Mais le passage de Leyvraz du Droit du Peuple au Courrier de Genève ne met pas fin à tous les problèmes. Un rédacteur en chef n'est-il pas, de par sa fonction, une cible dressée ‘"au centre géométrique de toutes les exigences, de toutes les plaintes et de tous les conflits1028"’ ? Dès son arrivée au journal, Leyvraz n'échappe pas à ces tensions; à plusieurs reprises, il écrit à Mgr Petite pour soulever un problème qui ne se résoudra jamais, celui des compétences dévolues à chaque membre du personnel1029; le rédacteur estime, en effet, que le chef de l'imprimerie, de par l'attitude et les prérogatives qu'il s'attribue, ‘"nuit à [son] autorité1030 : Je suis excédé de ces empiétements, et de voir mon travail discrédité auprès de mes subordonnés. (...) Je vous prie de bien vouloir considérer que si mon autorité rédactionnelle n'est pas entièrement sauvegardée en l'occurrence, je ne puis plus prendre vis-à-vis du Conseil d'administration la responsabilité de ce qui paraît dans le Courrier de Genève. Pardonnez-moi de vous entretenir de ces regrettables dissentiments. J'en suis très fâché, mais je ne tolérerai jamais d'équivoque dans ce domaine1031."’ Cette déclaration doit être retenue; Leyvraz ne tolérera en effet jamais d'équivoque dans ce domaine ...
La réponse du vicaire général veut situer le problème dans sa réalité, et ramener la paix : ‘"Je regrette beaucoup, comme vous, ces conflits entre personnes toutes animées des meilleures intentions et qui travaillent à cette grande cause de notre presse catholique1032"’; Petite déclare qu'une définition des tâches sera établie et que tout sera tenté pour que Leyvraz puisse ‘"accomplir sa mission en toute paix et satisfaction"’. La suite du texte montre cependant qu'une solution sera difficile à trouver. ‘"Il est bien évident que si nos moyens nous permettaient d'avoir à la rédaction du Courrier le personnel suffisant, le chef du service technique ne serait pas obligé de s'occuper aussi du journal et tout conflit serait plus facilement évité. Il faut que tout le monde tienne compte de cette situation spéciale et pénible (...)1033."’ Malheureusement, il semble qu'aucun cahier des charges ne sera établi puisque deux mois plus tard, Leyvraz réintervient pour une raison similaire. ‘"Le jour où j'aurais le sentiment qu'une sorte de sous-direction générale est confiée au chef de l'imprimerie - ce jour-là je me verrais forcé de quitter le Courrier. (...) Je reste donc dans une situation indécise et pénible1034."’ Nouvelle réclamation une semaine plus tard : ‘"Cette confusion de pouvoirs est véritablement inconcevable. Il n'y a pas une rédaction au monde où les choses se passent de la sorte1035."’ C'est donc bien la question de son pouvoir et de son autorité que le rédacteur en chef tient à clarifier.
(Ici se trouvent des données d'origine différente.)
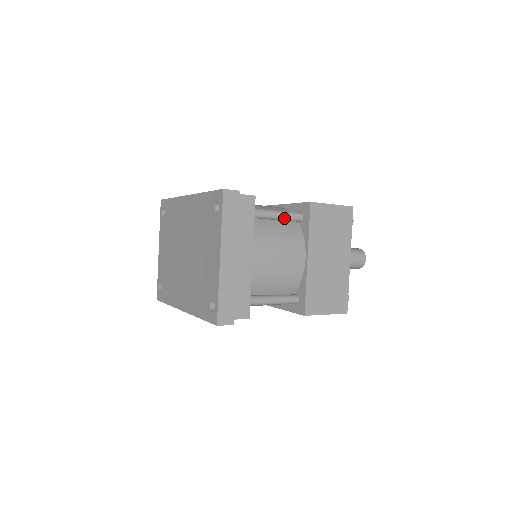
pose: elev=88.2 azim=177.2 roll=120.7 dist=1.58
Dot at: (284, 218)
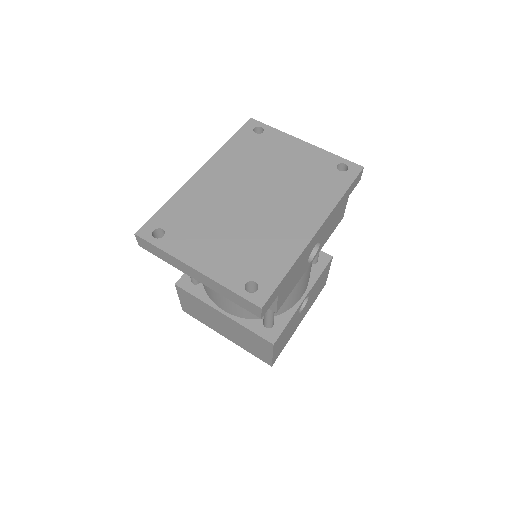
Dot at: occluded
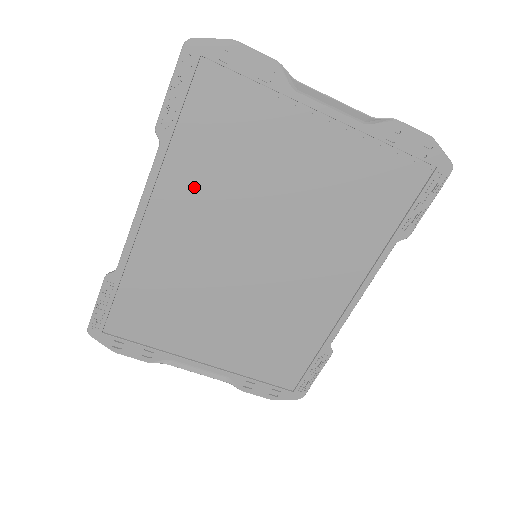
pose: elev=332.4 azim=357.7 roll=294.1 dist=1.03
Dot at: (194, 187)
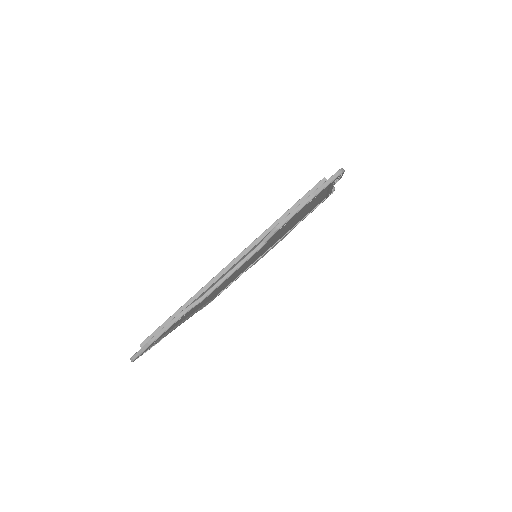
Dot at: (199, 305)
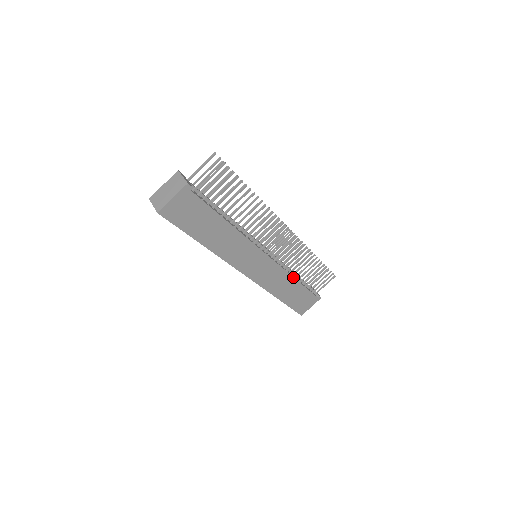
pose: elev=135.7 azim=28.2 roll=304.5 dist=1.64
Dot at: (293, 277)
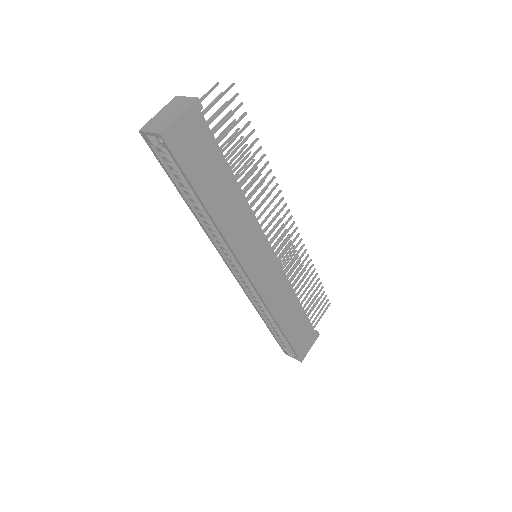
Dot at: (295, 294)
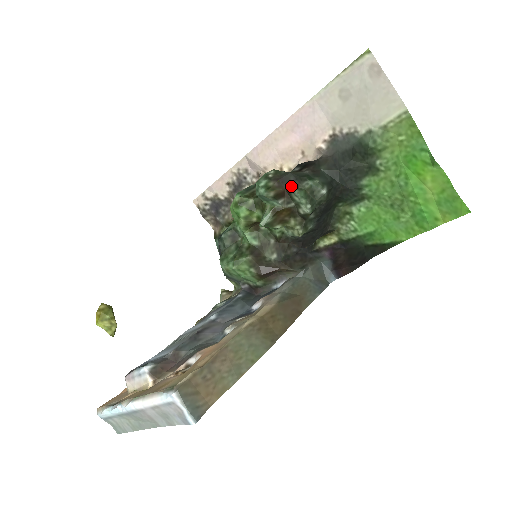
Progressivement, lorsqu'il commencera à maîtriser son environnement, Leyvraz prendra confiance en lui et se décrispera. Jusque-là, en effet, de temps à autre, des doutes le traversaient; il souffrait ‘"de cette inquiétude, de cette insécurité1036 [qui transparaissaient dans son] besoin constant de se démontrer en attaquant l'adversaire1037"’; les multiples citations de ses sources journalistiques, le ton péremptoire de ses lettres au vicaire général pour asseoir sa fonction de rédacteur en chef reflètent aussi vraisemblablement les signes de ce malaise.
Claude MONNIER. "Rédacteur en chef, ça n'est pas un métier !" Tribune de Genève, 16 février 1998.
Il faut se souvenir que dans le rapport de la Commission budgétaire (datant vraisemblablement de 1920) tout le personnel devait dépendre d'un administrateur-général, poste qui ne semble pas exister en 1924-1925.
Lettre de René LEYVRAZ à Mgr Eugène Petite, 29 mars 1924. Archives du Vicariat général, Genève, cote Courrier III Bn.
Lettre de René LEYVRAZ à Mgr Eugène Petite, 4 avril 1924. Archives du Vicariat général, Genève, cote Courrier III Bn.
Lettre de Mgr Eugène PETITE à René Leyvraz, 8 avril 1924. Archives du Vicariat général, Genève, cote Courrier III Bn.
Ibid.
Lettre de René LEYVRAZ à Mgr Eugène Petite, 10 février 1925. Archives du Vicariat général, Genève, cote Courrier III Bn.
Lettre de René LEYVRAZ à Mgr Eugène Petite, 15 février 1925. Archives du Vicariat général, cote Courrier III Bn.
Les Chemins de la Montagne, op. cit., p. 217.
Ibid., p. 216.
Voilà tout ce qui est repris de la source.